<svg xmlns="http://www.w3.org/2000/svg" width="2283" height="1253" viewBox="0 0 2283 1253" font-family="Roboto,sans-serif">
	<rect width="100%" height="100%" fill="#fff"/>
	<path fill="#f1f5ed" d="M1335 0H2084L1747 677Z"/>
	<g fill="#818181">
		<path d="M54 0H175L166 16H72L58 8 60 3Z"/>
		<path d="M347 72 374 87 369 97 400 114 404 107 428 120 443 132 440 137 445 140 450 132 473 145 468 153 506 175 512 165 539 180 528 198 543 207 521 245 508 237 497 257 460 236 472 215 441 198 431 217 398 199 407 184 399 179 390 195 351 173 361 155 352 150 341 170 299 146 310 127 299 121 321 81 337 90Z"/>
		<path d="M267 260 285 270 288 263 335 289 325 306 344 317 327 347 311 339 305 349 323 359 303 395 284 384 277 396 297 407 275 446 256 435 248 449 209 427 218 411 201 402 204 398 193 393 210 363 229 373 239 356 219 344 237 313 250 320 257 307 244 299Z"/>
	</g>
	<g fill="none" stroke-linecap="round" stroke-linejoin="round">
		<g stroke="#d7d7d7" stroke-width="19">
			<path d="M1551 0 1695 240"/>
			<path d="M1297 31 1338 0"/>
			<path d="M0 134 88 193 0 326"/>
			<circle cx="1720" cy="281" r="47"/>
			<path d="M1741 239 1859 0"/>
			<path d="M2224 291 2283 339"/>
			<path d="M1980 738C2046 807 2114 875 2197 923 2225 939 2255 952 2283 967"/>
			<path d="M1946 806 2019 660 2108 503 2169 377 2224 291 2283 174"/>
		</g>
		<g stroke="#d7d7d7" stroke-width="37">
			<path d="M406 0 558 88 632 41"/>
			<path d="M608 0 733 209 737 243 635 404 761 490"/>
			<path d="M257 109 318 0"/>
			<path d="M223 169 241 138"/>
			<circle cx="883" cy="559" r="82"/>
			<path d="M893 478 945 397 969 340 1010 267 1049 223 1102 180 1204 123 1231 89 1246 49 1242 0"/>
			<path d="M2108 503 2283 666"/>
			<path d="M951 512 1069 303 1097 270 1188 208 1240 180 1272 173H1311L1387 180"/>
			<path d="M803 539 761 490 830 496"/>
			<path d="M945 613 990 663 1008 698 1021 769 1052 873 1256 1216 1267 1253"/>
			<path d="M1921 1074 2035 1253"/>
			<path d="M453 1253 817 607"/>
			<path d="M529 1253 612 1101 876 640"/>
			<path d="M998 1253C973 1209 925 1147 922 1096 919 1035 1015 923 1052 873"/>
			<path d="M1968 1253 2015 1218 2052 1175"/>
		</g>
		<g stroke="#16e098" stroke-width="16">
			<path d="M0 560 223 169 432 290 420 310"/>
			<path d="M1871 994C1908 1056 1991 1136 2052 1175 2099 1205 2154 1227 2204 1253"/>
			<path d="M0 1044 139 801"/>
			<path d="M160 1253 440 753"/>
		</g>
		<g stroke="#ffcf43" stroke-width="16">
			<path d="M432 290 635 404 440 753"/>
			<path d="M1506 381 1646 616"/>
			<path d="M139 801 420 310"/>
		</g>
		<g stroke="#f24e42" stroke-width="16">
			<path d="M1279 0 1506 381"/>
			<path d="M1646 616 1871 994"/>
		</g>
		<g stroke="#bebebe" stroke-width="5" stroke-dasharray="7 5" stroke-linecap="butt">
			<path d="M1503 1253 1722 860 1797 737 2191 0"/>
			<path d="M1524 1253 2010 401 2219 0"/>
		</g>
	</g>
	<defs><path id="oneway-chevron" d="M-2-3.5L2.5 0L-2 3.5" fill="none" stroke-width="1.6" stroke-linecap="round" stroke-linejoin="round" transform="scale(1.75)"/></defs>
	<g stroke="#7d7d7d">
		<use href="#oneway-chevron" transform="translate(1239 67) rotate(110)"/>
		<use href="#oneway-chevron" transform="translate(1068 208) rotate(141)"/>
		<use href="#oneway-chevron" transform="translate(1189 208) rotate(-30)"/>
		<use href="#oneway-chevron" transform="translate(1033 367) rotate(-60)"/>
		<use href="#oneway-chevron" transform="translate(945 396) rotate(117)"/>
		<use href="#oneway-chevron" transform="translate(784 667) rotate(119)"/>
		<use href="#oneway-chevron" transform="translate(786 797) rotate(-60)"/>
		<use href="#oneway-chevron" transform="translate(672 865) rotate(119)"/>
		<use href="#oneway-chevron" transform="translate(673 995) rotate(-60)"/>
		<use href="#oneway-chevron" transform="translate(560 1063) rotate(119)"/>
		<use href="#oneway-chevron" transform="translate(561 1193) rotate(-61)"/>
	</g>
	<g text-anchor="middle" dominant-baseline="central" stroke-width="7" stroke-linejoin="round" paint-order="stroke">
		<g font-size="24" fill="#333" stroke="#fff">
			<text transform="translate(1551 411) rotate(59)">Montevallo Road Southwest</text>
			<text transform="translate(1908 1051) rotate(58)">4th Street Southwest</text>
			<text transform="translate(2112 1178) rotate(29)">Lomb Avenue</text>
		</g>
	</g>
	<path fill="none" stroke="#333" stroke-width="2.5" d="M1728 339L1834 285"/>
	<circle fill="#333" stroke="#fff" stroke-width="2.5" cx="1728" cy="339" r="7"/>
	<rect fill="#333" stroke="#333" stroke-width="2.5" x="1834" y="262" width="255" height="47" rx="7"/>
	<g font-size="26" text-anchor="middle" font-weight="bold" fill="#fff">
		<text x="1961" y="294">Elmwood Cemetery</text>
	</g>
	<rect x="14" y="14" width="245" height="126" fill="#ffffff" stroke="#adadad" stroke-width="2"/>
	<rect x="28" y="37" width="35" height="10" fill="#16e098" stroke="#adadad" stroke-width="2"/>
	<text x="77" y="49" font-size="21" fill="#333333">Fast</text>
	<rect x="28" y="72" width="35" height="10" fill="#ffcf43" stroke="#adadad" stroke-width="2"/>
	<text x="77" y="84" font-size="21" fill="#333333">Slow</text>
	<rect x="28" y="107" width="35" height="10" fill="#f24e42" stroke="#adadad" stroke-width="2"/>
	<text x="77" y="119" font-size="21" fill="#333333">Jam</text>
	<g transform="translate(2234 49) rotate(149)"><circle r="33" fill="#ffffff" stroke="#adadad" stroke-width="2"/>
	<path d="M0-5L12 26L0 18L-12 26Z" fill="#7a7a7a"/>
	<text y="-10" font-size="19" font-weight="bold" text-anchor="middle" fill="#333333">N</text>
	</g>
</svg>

—————

Where a line of the entries contains "linejoin", report that line.

* **Answer**:
	<g fill="none" stroke-linecap="round" stroke-linejoin="round">
	<defs><path id="oneway-chevron" d="M-2-3.5L2.5 0L-2 3.5" fill="none" stroke-width="1.6" stroke-linecap="round" stroke-linejoin="round" transform="scale(1.75)"/></defs>
	<g text-anchor="middle" dominant-baseline="central" stroke-width="7" stroke-linejoin="round" paint-order="stroke">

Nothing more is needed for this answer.